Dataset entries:
= = = = = = =

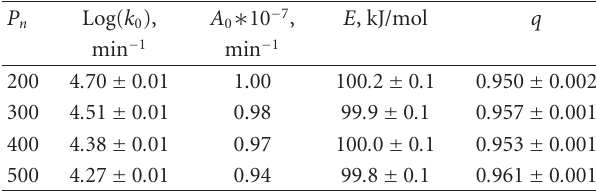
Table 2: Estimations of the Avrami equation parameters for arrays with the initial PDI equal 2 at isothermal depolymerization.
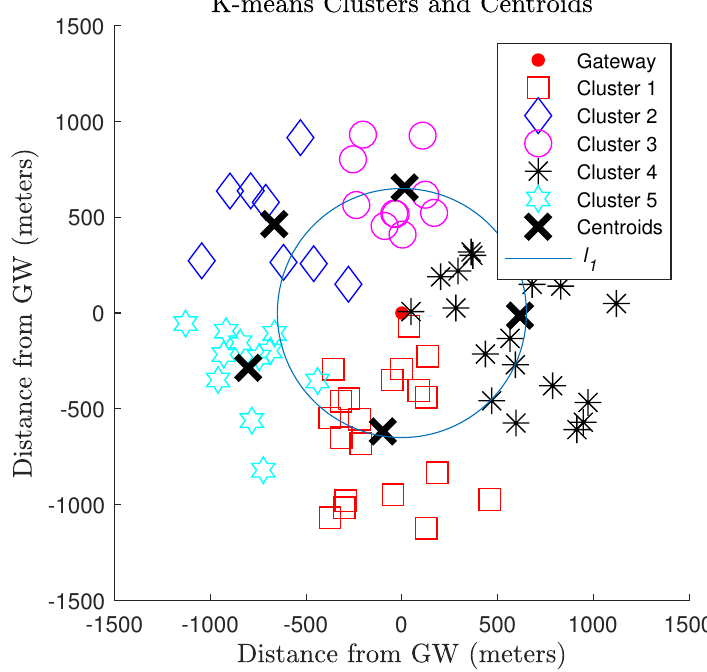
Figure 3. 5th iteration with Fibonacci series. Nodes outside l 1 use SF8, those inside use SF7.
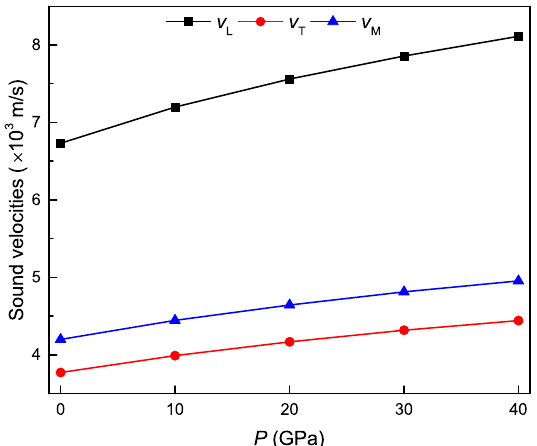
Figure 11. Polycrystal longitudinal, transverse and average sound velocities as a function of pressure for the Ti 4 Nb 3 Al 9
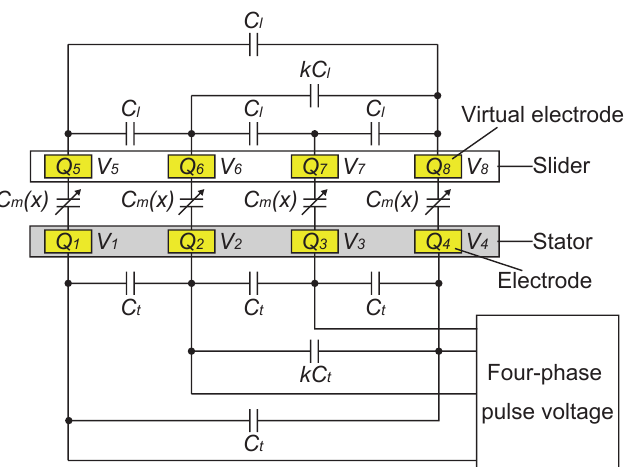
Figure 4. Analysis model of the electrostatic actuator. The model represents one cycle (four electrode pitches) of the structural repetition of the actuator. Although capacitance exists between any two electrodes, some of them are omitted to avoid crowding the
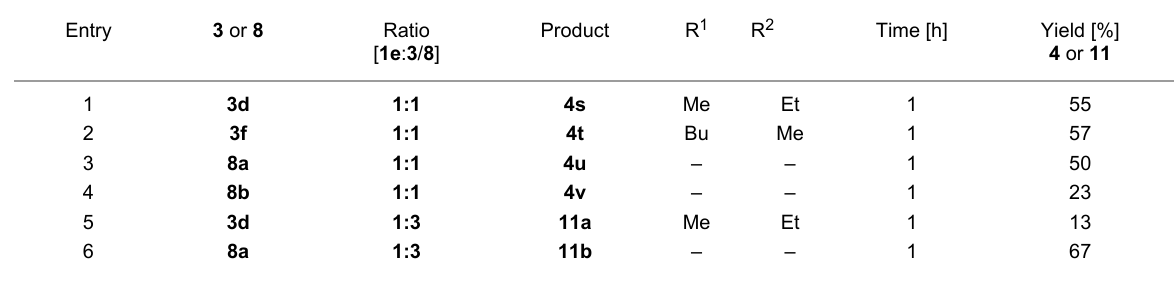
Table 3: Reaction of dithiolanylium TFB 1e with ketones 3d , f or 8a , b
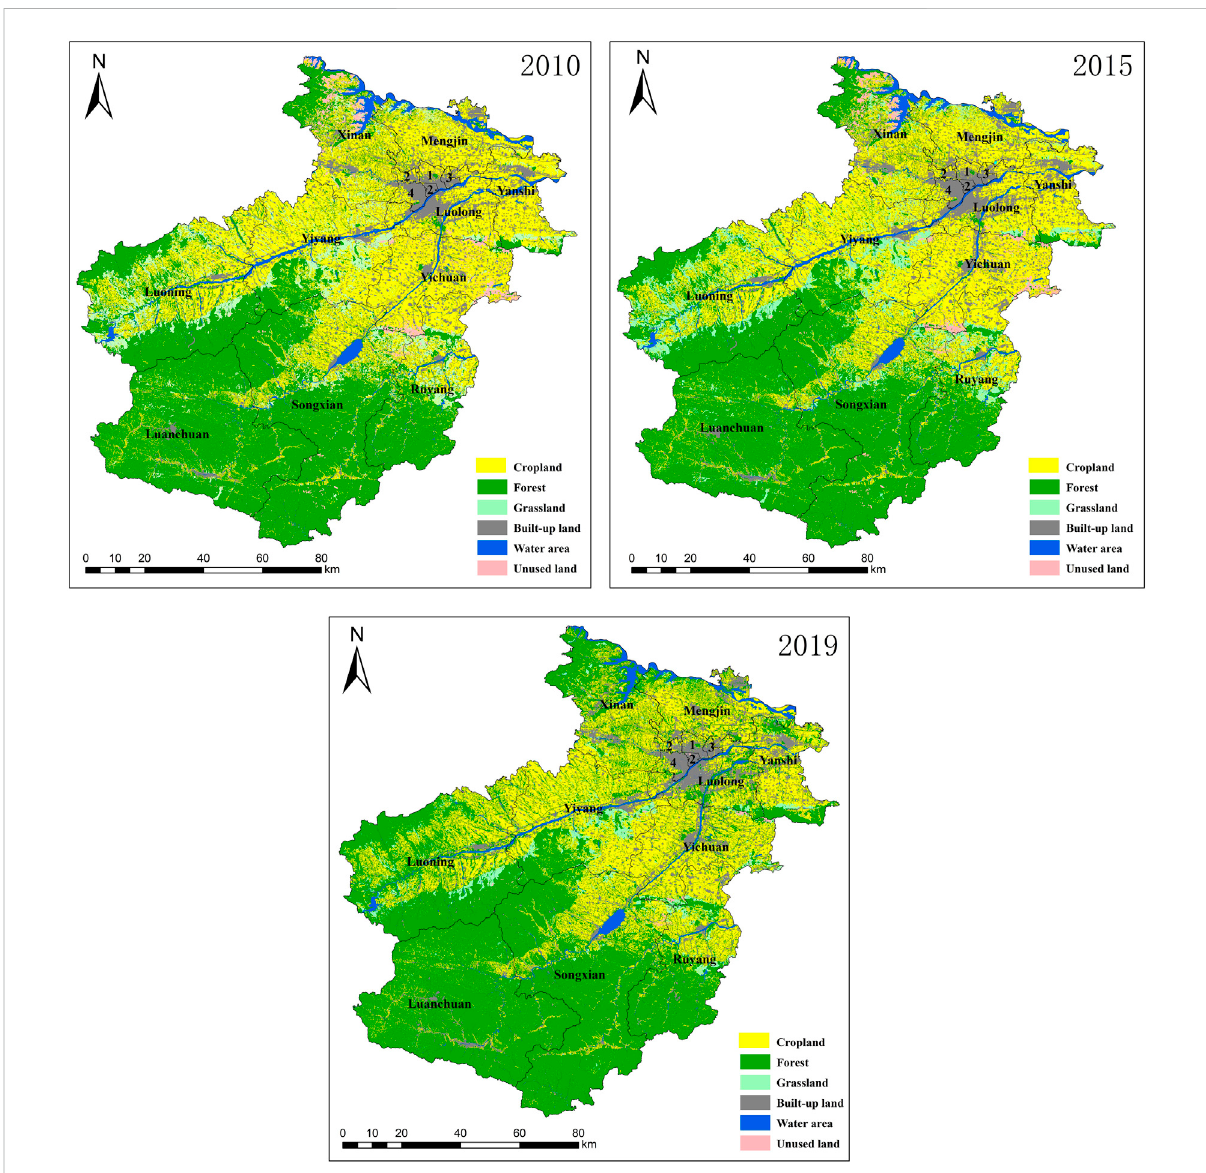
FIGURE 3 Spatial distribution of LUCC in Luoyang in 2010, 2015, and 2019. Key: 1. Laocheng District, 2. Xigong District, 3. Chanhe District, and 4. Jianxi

= = = = = = =

What the exercise asks —
Omit the pictures and set down the records exactly.

Answer —
Table 2: Estimations of the Avrami equation parameters for arrays with the initial PDI equal 2 at isothermal depolymerization.
Figure 3. 5th iteration with Fibonacci series. Nodes outside l 1 use SF8, those inside use SF7.
Figure 11. Polycrystal longitudinal, transverse and average sound velocities as a function of pressure for the Ti 4 Nb 3 Al 9
Figure 4. Analysis model of the electrostatic actuator. The model represents one cycle (four electrode pitches) of the structural repetition of the actuator. Although capacitance exists between any two electrodes, some of them are omitted to avoid crowding the
Table 3: Reaction of dithiolanylium TFB 1e with ketones 3d , f or 8a , b
FIGURE 3 Spatial distribution of LUCC in Luoyang in 2010, 2015, and 2019. Key: 1. Laocheng District, 2. Xigong District, 3. Chanhe District, and 4. Jianxi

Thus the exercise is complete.